When the brain gets the information about the image from the signals sent by the cells, it uses this information to turn the image right way up.
Why do we only see one picture when we have two eyes which both make an image?
We do not see two different images although both eyes send information about them to the brain. In the brain the information is used to make one picture. Just sit back and look at this computer monitor. Close one eye, then open it and close the other. You will see that each eye makes an image of the monitor but the images are slightly different owing to the slightly different position of the eyes. The brain blends these two images together to produce one picture, which helps you judge distances. Remove a pen lid , close one eye and then try and put the pen top back on straight away. You may hesitate a little as you do it because you cannot judge distance as accurately with just one eye. Now try the activity again with both eyes open and you will find you can put the pen top on straight away.
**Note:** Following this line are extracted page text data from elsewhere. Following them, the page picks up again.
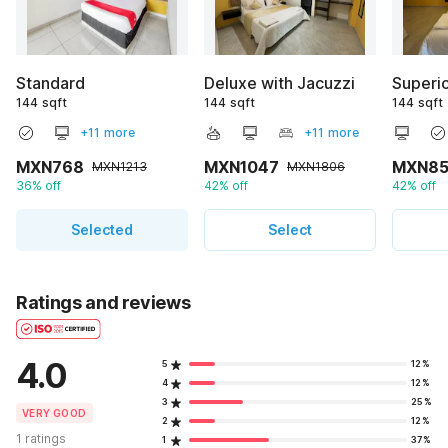
Standard
Deluxe with Jacuzzi
Superi
144 sqft
144 sqft
144 sqft
+11 more
+11 more
MXN768
MXN1047
MXN85
MXN1213
MXN1806
36% off
42% off
42% off
Selected
Select
Ratings and reviews
4.0
5
12%
4
12%
3
25%
VERY GOOD
2
12%
1 ratings
1
37%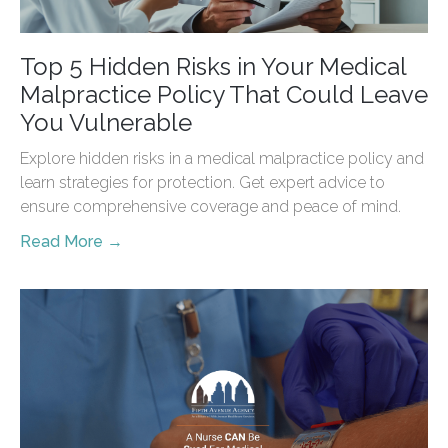
Top 5 Hidden Risks in Your Medical
Malpractice Policy That Could Leave
You Vulnerable
Explore hidden risks in a medical malpractice policy and
learn strategies for protection. Get expert advice to
ensure comprehensive coverage and peace of mind.
Read More →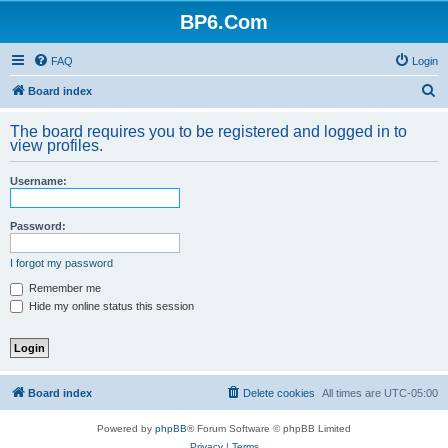
BP6.Com
FAQ
Login
S
Board index
e
The board requires you to be registered and logged in to
a
view profiles.
r
Username:
c
h
Password:
I forgot my password
Remember me
Hide my online status this session
Board index
Delete cookies
All times are
UTC-05:00
Powered by
phpBB
® Forum Software © phpBB Limited
Privacy
|
Terms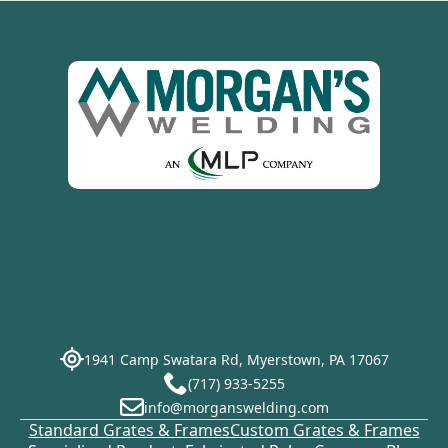
1941 Camp Swatara Rd, Myerstown, PA 17067
(717) 933-5255
info@morganswelding.com
Standard Grates & Frames
Custom Grates & Frames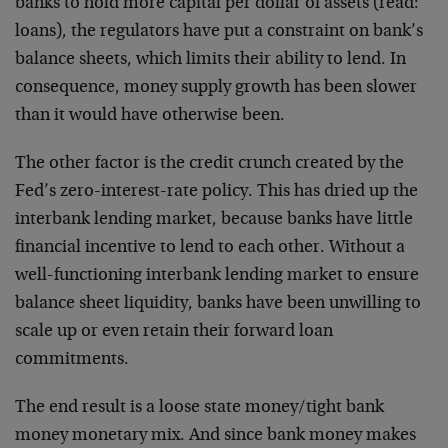
banks to hold more capital per dollar of assets (read:
loans), the regulators have put a constraint on bank’s
balance sheets, which limits their ability to lend. In
consequence, money supply growth has been slower
than it would have otherwise been.
The other factor is the credit crunch created by the
Fed’s zero-interest-rate policy. This has dried up the
interbank lending market, because banks have little
financial incentive to lend to each other. Without a
well-functioning interbank lending market to ensure
balance sheet liquidity, banks have been unwilling to
scale up or even retain their forward loan
commitments.
The end result is a loose state money/tight bank
money monetary mix. And since bank money makes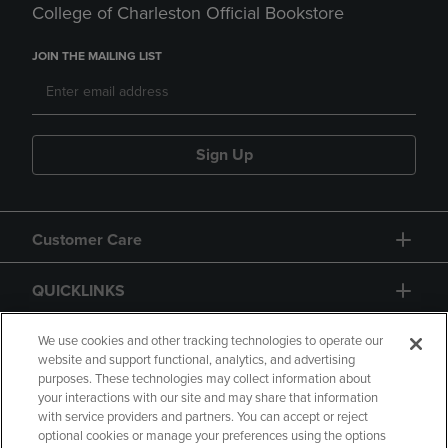
College of Charleston Official Bookstore
JOIN THE MAILING LIST
Sign Up
Customer Care
QUICKLINKS
GIFT CARD
We use cookies and other tracking technologies to operate our
website and support functional, analytics, and advertising
purposes. These technologies may collect information about
your interactions with our site and may share that information
with service providers and partners. You can accept or reject
optional cookies or manage your preferences using the options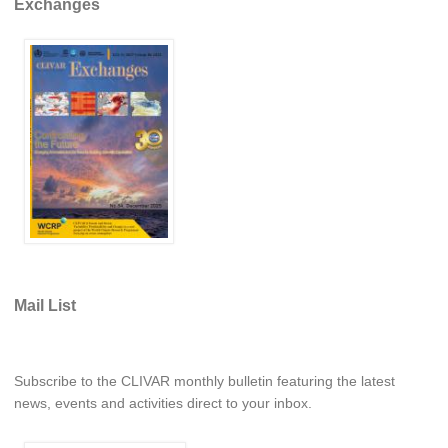
Exchanges
VAMOS Publications
Publications and resources
Links
Regional Activities
PAGES/CLIVAR intersection Working Group
PAGES Publications
Joint Initiatives
Endorsed Projects and Activities
Mail List
Endorsed Activities
Endorsed Projects
Subscribe to the CLIVAR monthly bulletin featuring the latest
Endorsement Criteria and Process
news, events and activities direct to your inbox.
CLIVAR-GEWEX Drought Information Group (DIG)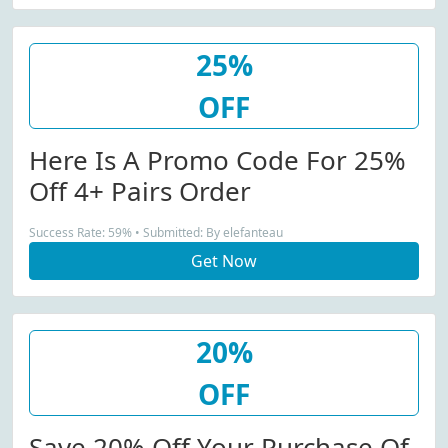
25%
OFF
Here Is A Promo Code For 25%
Off 4+ Pairs Order
Success Rate: 59% • Submitted: By elefanteau
Get Now
20%
OFF
Save 20% Off Your Purchase Of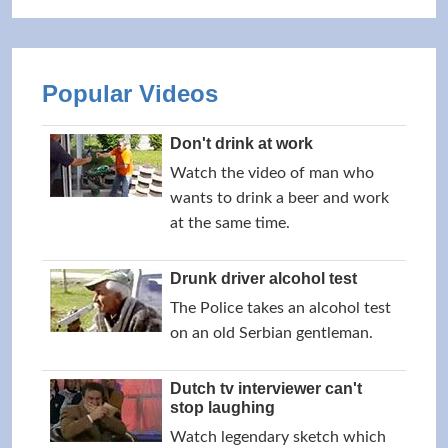
Popular Videos
Don't drink at work
Watch the video of man who
wants to drink a beer and work
at the same time.
Drunk driver alcohol test
The Police takes an alcohol test
on an old Serbian gentleman.
Dutch tv interviewer can't
stop laughing
Watch legendary sketch which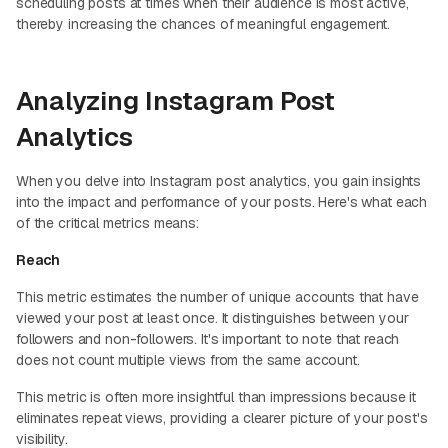
scheduling posts at times when their audience is most active,
thereby increasing the chances of meaningful engagement.
Analyzing Instagram Post
Analytics
When you delve into Instagram post analytics, you gain insights
into the impact and performance of your posts. Here's what each
of the critical metrics means:
Reach
This metric estimates the number of unique accounts that have
viewed your post at least once. It distinguishes between your
followers and non-followers. It's important to note that reach
does not count multiple views from the same account.
This metric is often more insightful than impressions because it
eliminates repeat views, providing a clearer picture of your post's
visibility.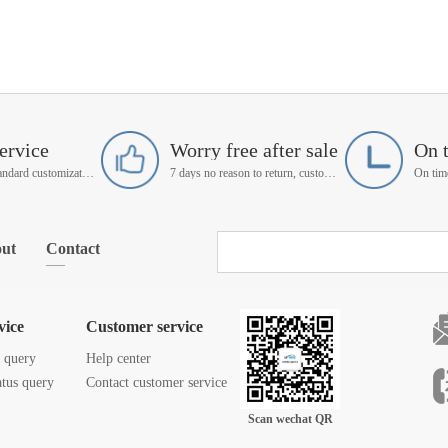
ervice
Worry free after sale
On 
Support non-standard customization
7 days no reason to return, customer service manager follow up
ut
Contact
vice
Customer service
s query
Help center
atus query
Contact customer service
Scan wechat QR
code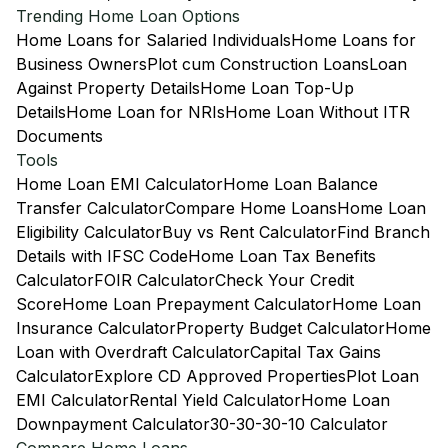
Trending Home Loan Options
Home Loans for Salaried Individuals
Home Loans for
Business Owners
Plot cum Construction Loans
Loan
Against Property Details
Home Loan Top-Up
Details
Home Loan for NRIs
Home Loan Without ITR
Documents
Tools
Home Loan EMI Calculator
Home Loan Balance
Transfer Calculator
Compare Home Loans
Home Loan
Eligibility Calculator
Buy vs Rent Calculator
Find Branch
Details with IFSC Code
Home Loan Tax Benefits
Calculator
FOIR Calculator
Check Your Credit
Score
Home Loan Prepayment Calculator
Home Loan
Insurance Calculator
Property Budget Calculator
Home
Loan with Overdraft Calculator
Capital Tax Gains
Calculator
Explore CD Approved Properties
Plot Loan
EMI Calculator
Rental Yield Calculator
Home Loan
Downpayment Calculator
30-30-30-10 Calculator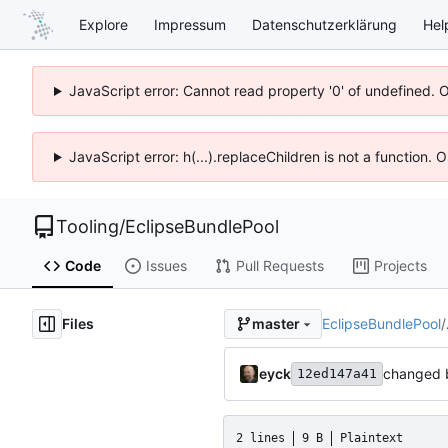
Explore
Impressum
Datenschutzerklärung
Hel
JavaScript error: Cannot read property '0' of undefined. 
JavaScript error: h(...).replaceChildren is not a function.
Tooling
/
EclipseBundlePool
Code
Issues
Pull Requests
Projects
Files
EclipseBundlePool
/
master
eyck
changed 
12ed147a41
2 lines
9 B
Plaintext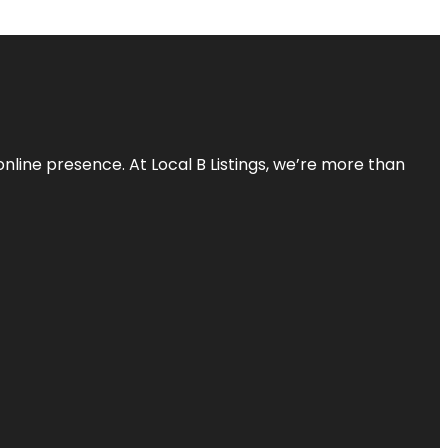
online presence. At Local B Listings, we’re more than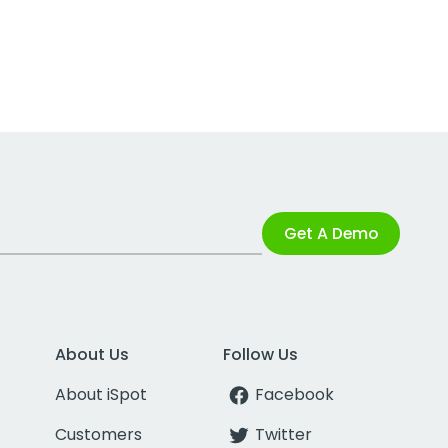
Get A Demo
About Us
Follow Us
About iSpot
Facebook
Customers
Twitter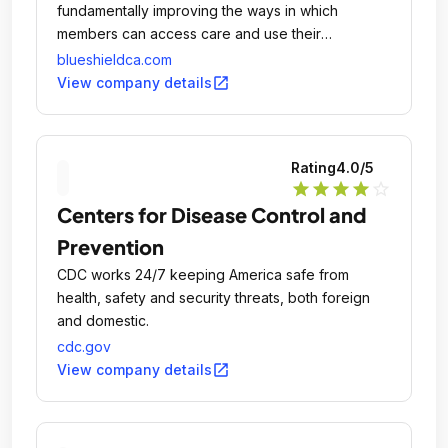
fundamentally improving the ways in which
members can access care and use their
coverage.
blueshieldca.com
open_in_new
View company details
Rating
4.0
/5
star
star
star
star
star_outline
Centers for Disease Control and
Prevention
CDC works 24/7 keeping America safe from
health, safety and security threats, both foreign
and domestic.
cdc.gov
open_in_new
View company details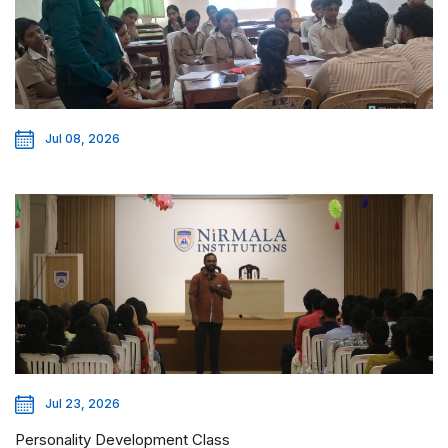
Jul 08, 2026
Jul 23, 2026
Personality Development Class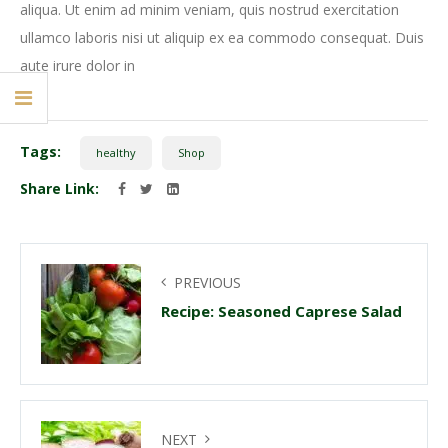
aliqua. Ut enim ad minim veniam, quis nostrud exercitation
ullamco laboris nisi ut aliquip ex ea commodo consequat. Duis
aute irure dolor in
Tags:
healthy
Shop
Share Link:
PREVIOUS
Recipe: Seasoned Caprese Salad
NEXT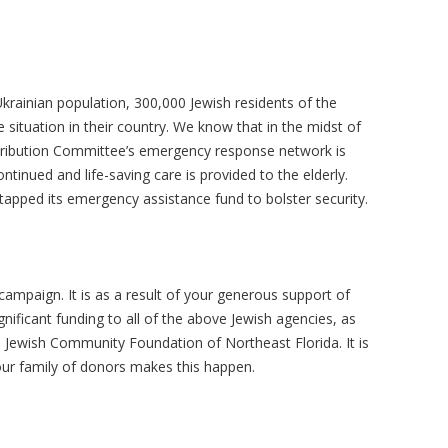
krainian population, 300,000 Jewish residents of the
 situation in their country. We know that in the midst of
stribution Committee’s emergency response network is
tinued and life-saving care is provided to the elderly.
 tapped its emergency assistance fund to bolster security.
ampaign. It is as a result of your generous support of
gnificant funding to all of the above Jewish agencies, as
e Jewish Community Foundation of Northeast Florida. It is
 our family of donors makes this happen.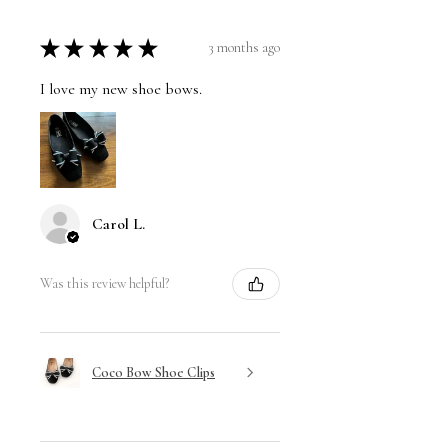
★
★
★
★
★
3 months ago
I love my new shoe bows.
Carol L.
Was this review helpful?
Coco Bow Shoe Clips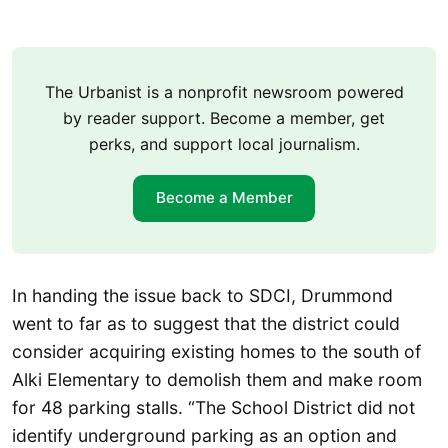
The Urbanist is a nonprofit newsroom powered
by reader support. Become a member, get
perks, and support local journalism.
Become a Member
In handing the issue back to SDCI, Drummond
went to far as to suggest that the district could
consider acquiring existing homes to the south of
Alki Elementary to demolish them and make room
for 48 parking stalls. “The School District did not
identify underground parking as an option and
What happens to the iris and student when you look away from a bright light into a darker view?
The eye detects that it is receiving fewer light rays and another set of muscles in the iris contracts and makes the student wider so that more light can be let in.
How are the muscles in the iris arranged to make the student change size?
Some muscles are arranged across the radius of the iris. Think of them as arranged like the spokes in a bicycle wheel. When these muscles contract they pull the student wider. The other set of muscles is arranged in circles like rope in a coil. When these muscles contract they make the student smaller. The two sets of muscles do not contract at the same time. When one set of muscles contracts the other relaxes. This also happens in muscles in the arm - the biceps and triceps - which raise and lower the forearm.
What happens to the lens when you turn from a distant view to look at something close by?
The muscle around the lens contracts. This makes the lens bulge which allows light from close by to be focussed on the retina.
Do the muscles that work the iris and the lens also make the eye move in its socket?
No. The eye has three pairs of muscles attached to the outside ? the white part of the eye. They work together, contracting and relaxing to move your eyeball so it can move up and down, from side to side and into other positions in between.
Do other animals have eyes like ours?
A large number of animals do. Fish, amphibians, reptiles, birds and mammals do. The octopus and squid have similar eyes. Insect eyes are made from many small eyes joined together but each eye has a lens. Earthworms have skin, which can detect the presence of light, but they cannot see clearly with it.